_REQUIREMENT_
Rewrite the Hono 2.0 liveness issue from "Compared with previous" to "Hono 2.0 update.", swapping "Kubernetes" for "OpenShift".

Investigate slower liveness check request processing in Hono 2.0

calohmn commented 2 years ago

Compared with previous Hono versions, HTTP requests on the /liveness endpoint of Hono components seem to take longer on Hono 2.0 components. This means the Kubernetes liveness probes run into a timeout more often than before a Hono 2.0 update.

This was observed with a liveness probe timeout set to 1s on device-registry-mongodb and (to a lesser extent) hono-service-auth components.

In Hono 2.0, liveness requests get handled via the Quarkus SmallRye Health component. This involves some more overhead compared to the plain vert.x HTTP server implementation before. The question is, in how far this is relevant concerning the observed request durations. Example stacktrace of the invocation of the SmallRye Health AsyncHealthCheck handler:

at org.eclipse.hono.service.SmallRyeHealthCheckServer$SmallRyeHealthAdapter.lambda$register$4(SmallRyeHealthCheckServer.java:167)

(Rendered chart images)

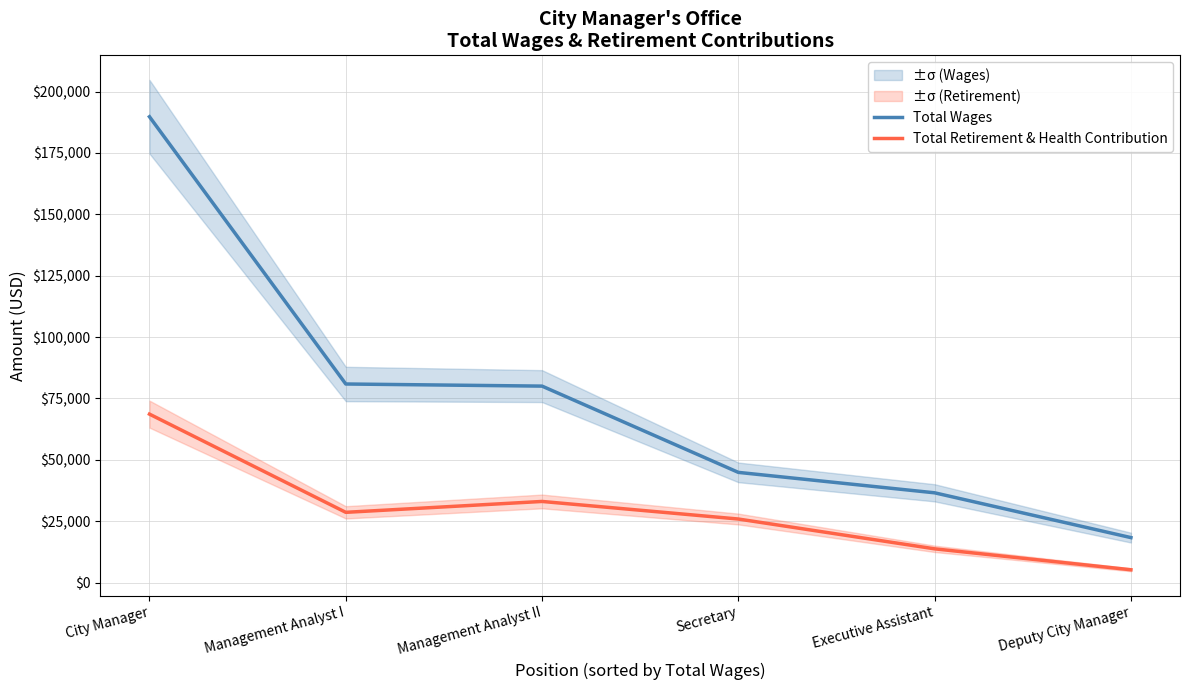

At which category is the sum across all series the highest?

City Manager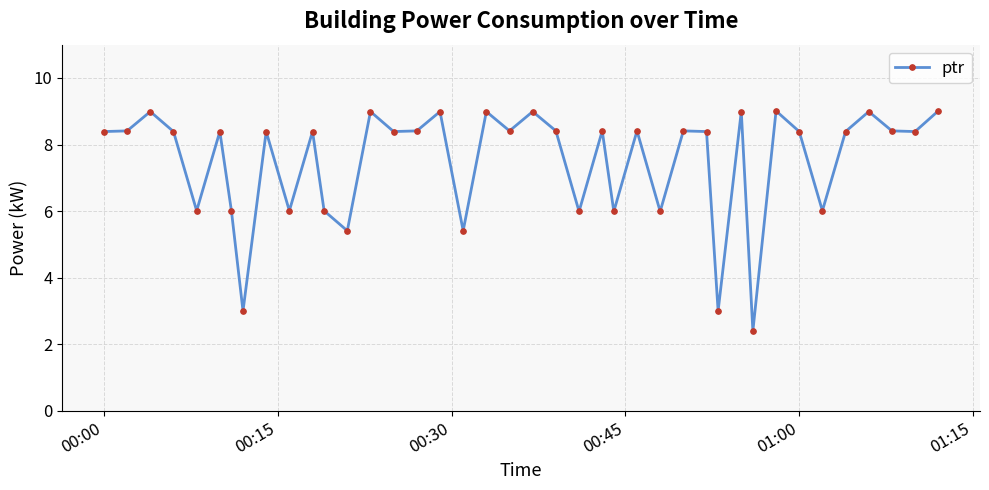

What is the difference between the maximum and minimum values?

6.6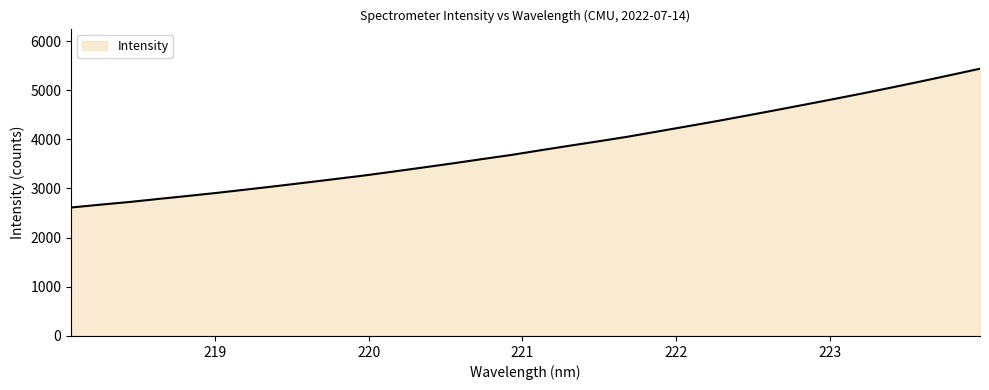

What is the minimum value shown in the chart?

2613.5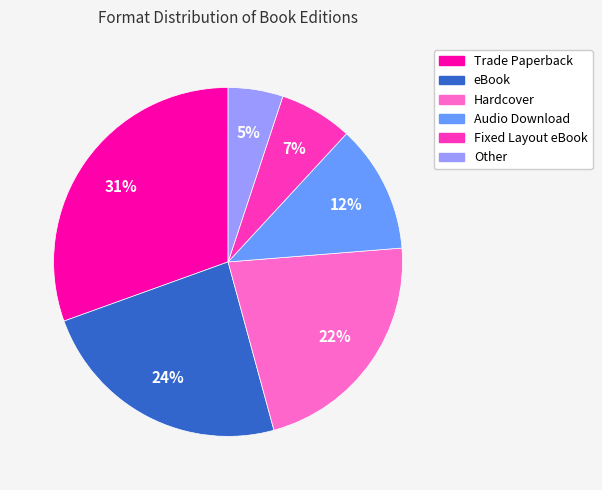

Is there any slice that represents more than half of the pie?

No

_TASK OUTPUT_
Compared with previous Hono versions, HTTP requests on the /liveness endpoint of Hono components seem to take longer on Hono 2.0 components. This means the OpenShift liveness probes run into a timeout more often than before a Hono 2.0 update.